HILLSPEAKING
from The Anglican Digest 

EASTER A.D. 2006

A SUB-TITLE for this Hillspeaking might well be: Books, Books and More Books.  As of this writing and according to Martha, our computer-for-all-purposes, there are 20,394 books on Operation Pass Along’s shelves (that number can, and probably will, go up or down tomorrow), and there are 14,779 titles in the Howard Lane Foland Library (that number could well go up tomorrow).  Not included in those numbers are extra copies of selections of the Anglican Book Club.

These Twin Barns, two stories high on one side and four on the other are crammed full of books.  Charles Robbins, our maintenance supervisor, has been kept busy, along with his many other chores, building book shelves -- but he is fast running out of places to put them.

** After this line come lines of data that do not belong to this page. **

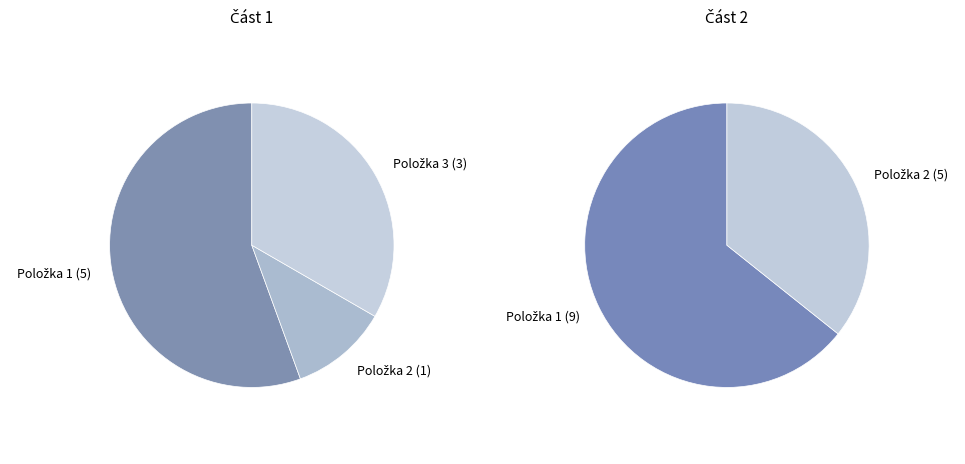

True or false: Položka 2 (Část 2) accounts for 22% of the total.

True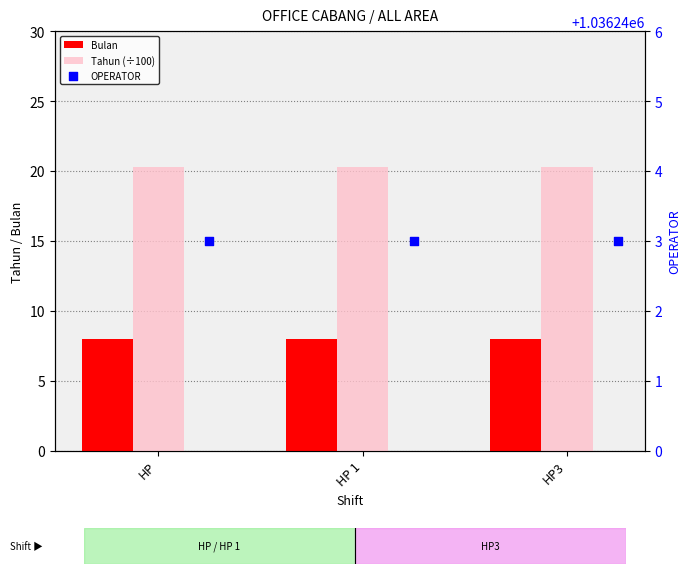

Is the value of Tahun (÷100) at HP 1 greater than the value of Bulan at HP 1?

Yes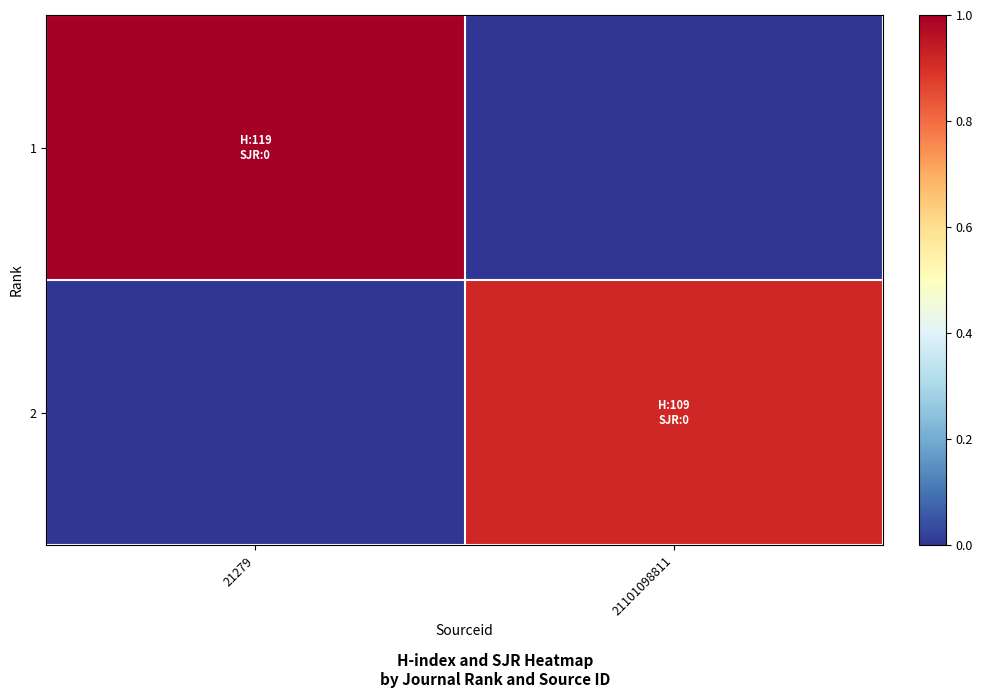

At 21279, list the series in order from smallest to largest.

2, 1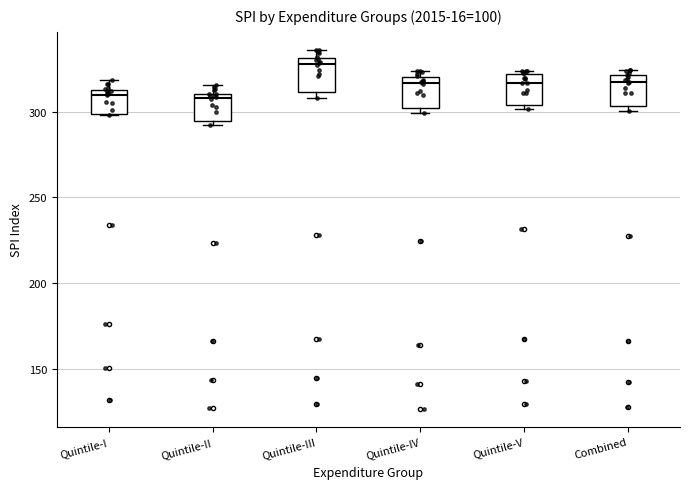

Which box has the highest median line?

Quintile-III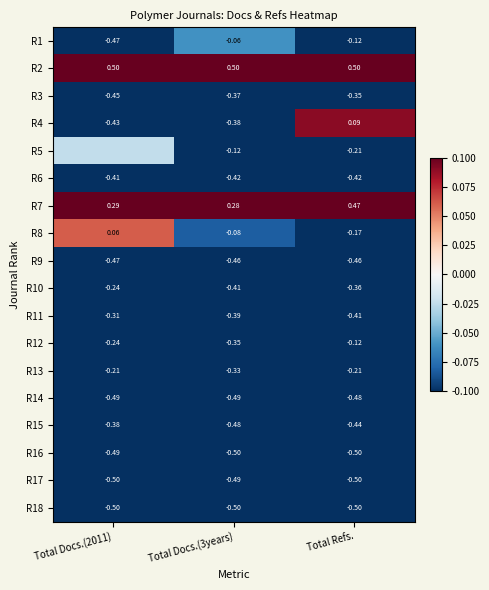

Which label corresponds to the largest value in the chart?

Total Docs.(2011)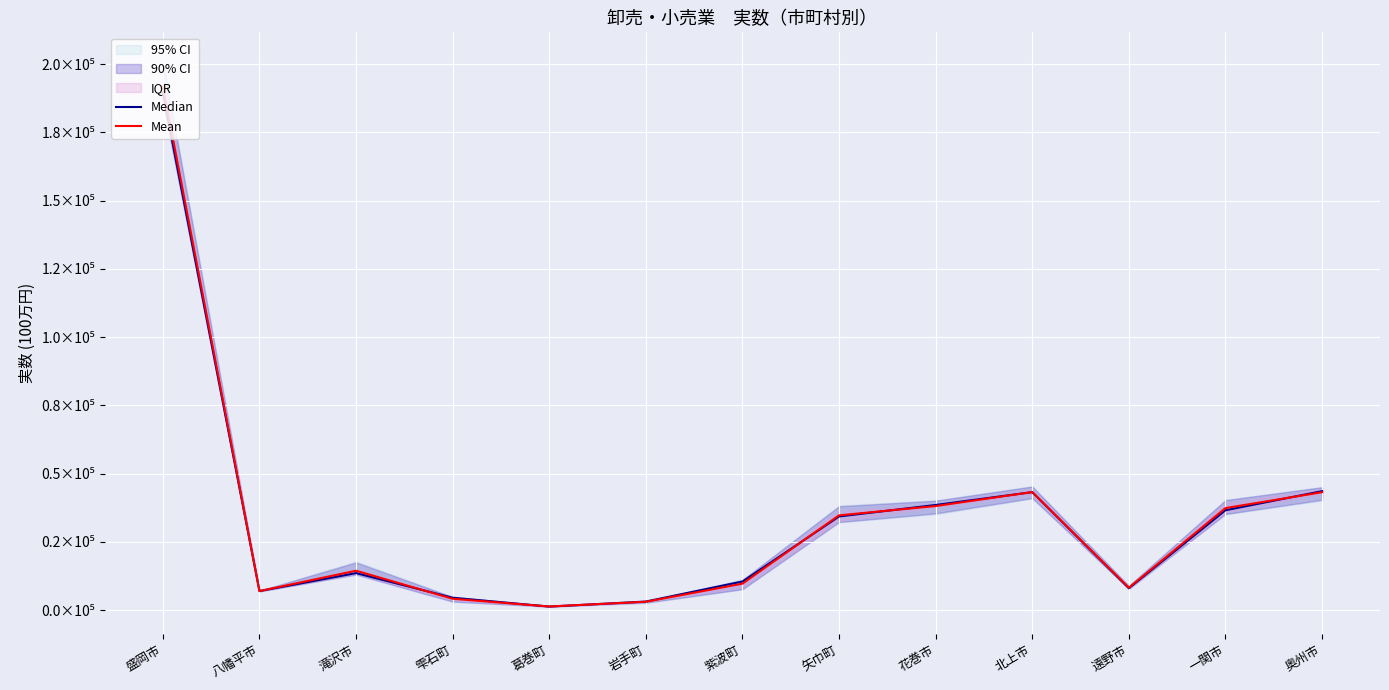

Is it true that Median equals 5900.5 at 紫波町?

False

Statistics do not tell the whole story, of course, but every now and again it’s good to look at them to show you where you’ve been.  Operation Pass Along began in 1972, the Foland Library in 1980.  When Pass Along started there were a thousand or so books on its shelves and records were kept on 3x5 cards -- one for each book.  If we used that method today we wouldn’t have room for the cards, much less the books themselves.  When we started the Library, based primarily on Father Foland's personal collection, I thought we might, just might, reach 10,000.  Incidentally, all of the books in the Library, including some very old and very valuable ones, have been donated.
 
Insofar as the domestic side of Pass Along goes, in the 21st century, we have received books or other items from every state in the union except South Dakota and Utah, and interestingly enough we have sent books to every state except South Dakota and Utah.  The top donors are Texas, Florida and Arkansas, in that order; the states where we have sent items to the highest number of people are Florida, Texas and Arkansas in that order.  Operation Pass Along is totally colorblind when it comes to red states, blue states.
 
Pass Along is self-sustaining in that, although there is no charge for the item per se, it does request that postage and handling charges be paid by the recipient -- except in Third World countries.  Recipients, and others, have been generous enough that Pass Along has been able to send books and other items postpaid to Third World countries, prisons, and seamen's missions.
 
Since computerized records have been kept, and as of this writing, 16,000+ books have been sent to Third World countries, more than 1800 to prisons, and 4500 to seamen's missions.  For 2005, the last year in which annual records are complete, both Ghana and Malawi in Africa each received more than a thousand books.
 
At the turn of the century, Pass Along began sending vestments and clericals to Third World countries.  The items have varied from a bishop’s crosier to clerical shirts to stoles in all of the liturgical colors.  Again, as of this writing, more than 3800 such items have been sent and, again, the two countries receiving the most are Ghana and Malawi.  No attempt has ever been made to prioritize who is sent what but shipments are made in the order which requests are received.  One exception to that has been the sending of vestments to replace those destroyed by Katrina or Rita.

Statistics are just that -- statistics.  The real heart and soul of Operation Pass Along lies in the file of letters received over the years from, literally, all over the world.  They are what flesh out the bare bones of statistics.